> _ASSIGNMENT_
Format each non-blank line of the material below as a row in a Markdown table with the columns "Row" and "Line", and leave out the picture markers.

* * * * * * * * *

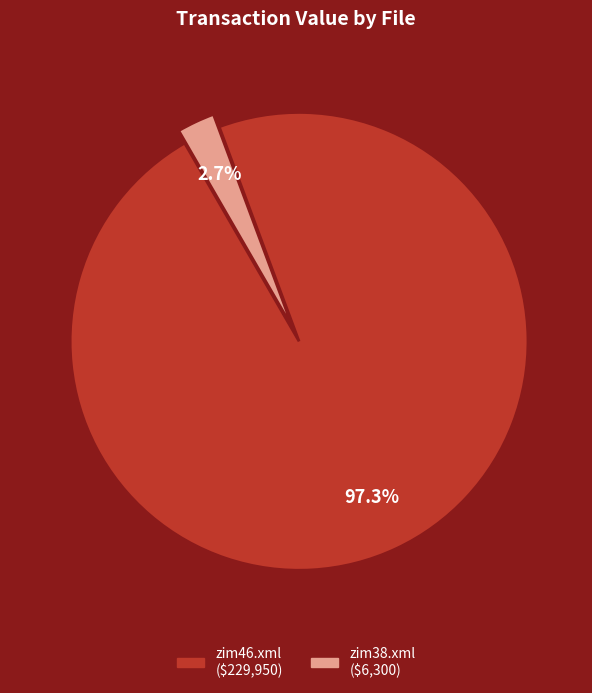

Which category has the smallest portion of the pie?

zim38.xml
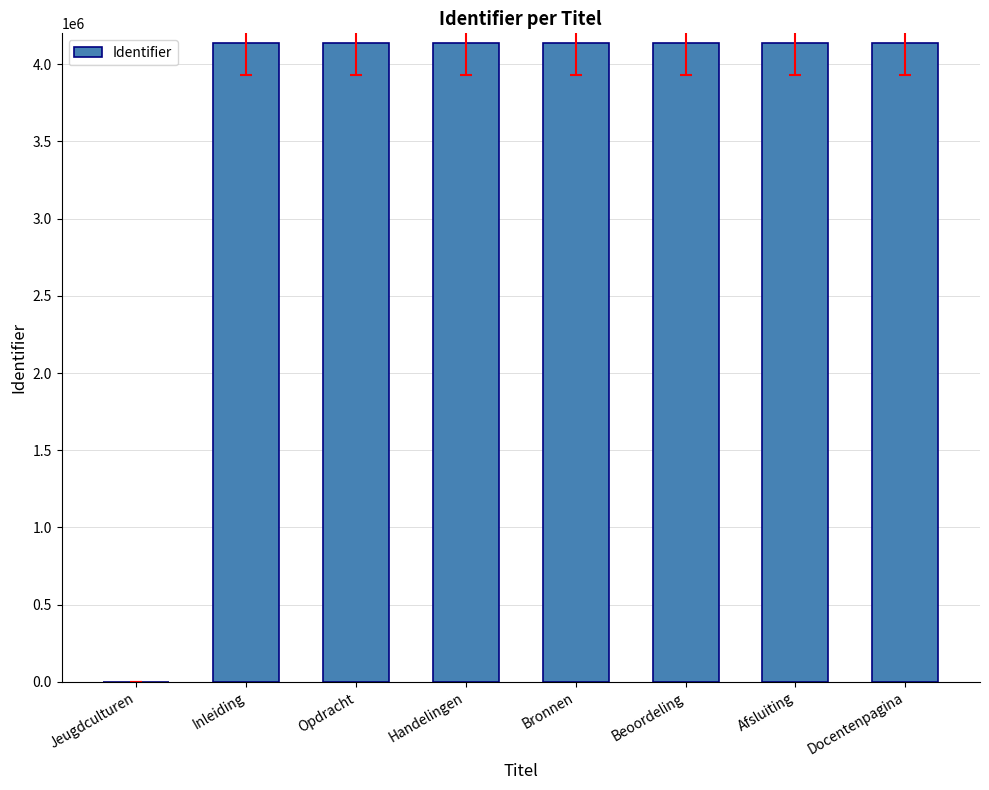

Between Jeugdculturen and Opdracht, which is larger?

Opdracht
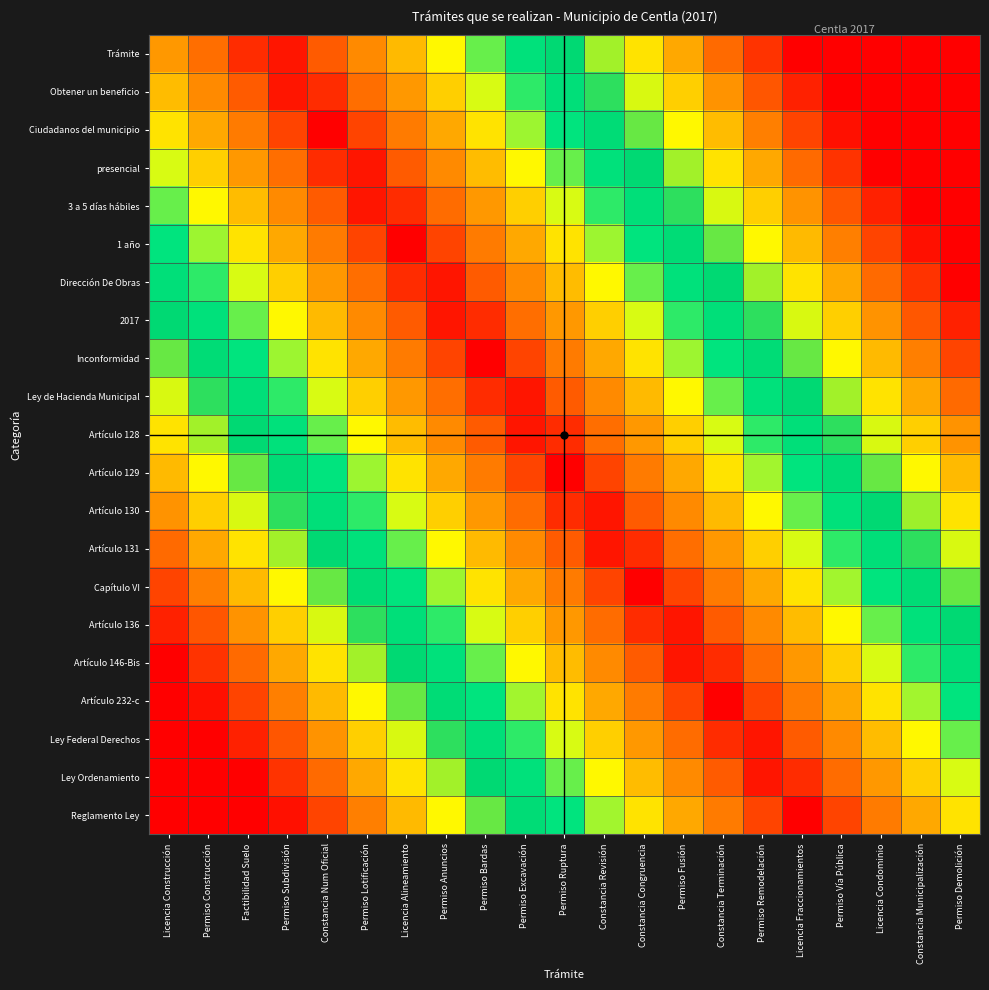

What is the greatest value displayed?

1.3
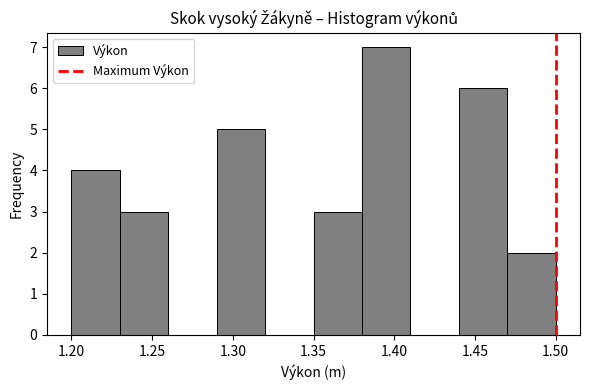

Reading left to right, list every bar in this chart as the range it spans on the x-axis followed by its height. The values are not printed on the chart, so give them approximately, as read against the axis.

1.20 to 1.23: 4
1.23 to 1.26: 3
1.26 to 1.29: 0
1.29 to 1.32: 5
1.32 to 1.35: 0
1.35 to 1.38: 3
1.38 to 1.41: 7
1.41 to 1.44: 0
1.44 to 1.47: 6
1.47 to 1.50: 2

* * * * * * * * *

> _SOLUTION BELOW_
| Row | Line |
|---|---|
| 1 | Which category has the smallest portion of the pie? |
| 2 | zim38.xml |
| 3 | Between Jeugdculturen and Opdracht, which is larger? |
| 4 | Opdracht |
| 5 | What is the greatest value displayed? |
| 6 | 1.3 |
| 7 | Reading left to right, list every bar in this chart as the range it spans on the x-axis followed by its height. The values are not printed on the chart, so give them approximately, as read against the axis. |
| 8 | 1.20 to 1.23: 4 |
| 9 | 1.23 to 1.26: 3 |
| 10 | 1.26 to 1.29: 0 |
| 11 | 1.29 to 1.32: 5 |
| 12 | 1.32 to 1.35: 0 |
| 13 | 1.35 to 1.38: 3 |
| 14 | 1.38 to 1.41: 7 |
| 15 | 1.41 to 1.44: 0 |
| 16 | 1.44 to 1.47: 6 |
| 17 | 1.47 to 1.50: 2 |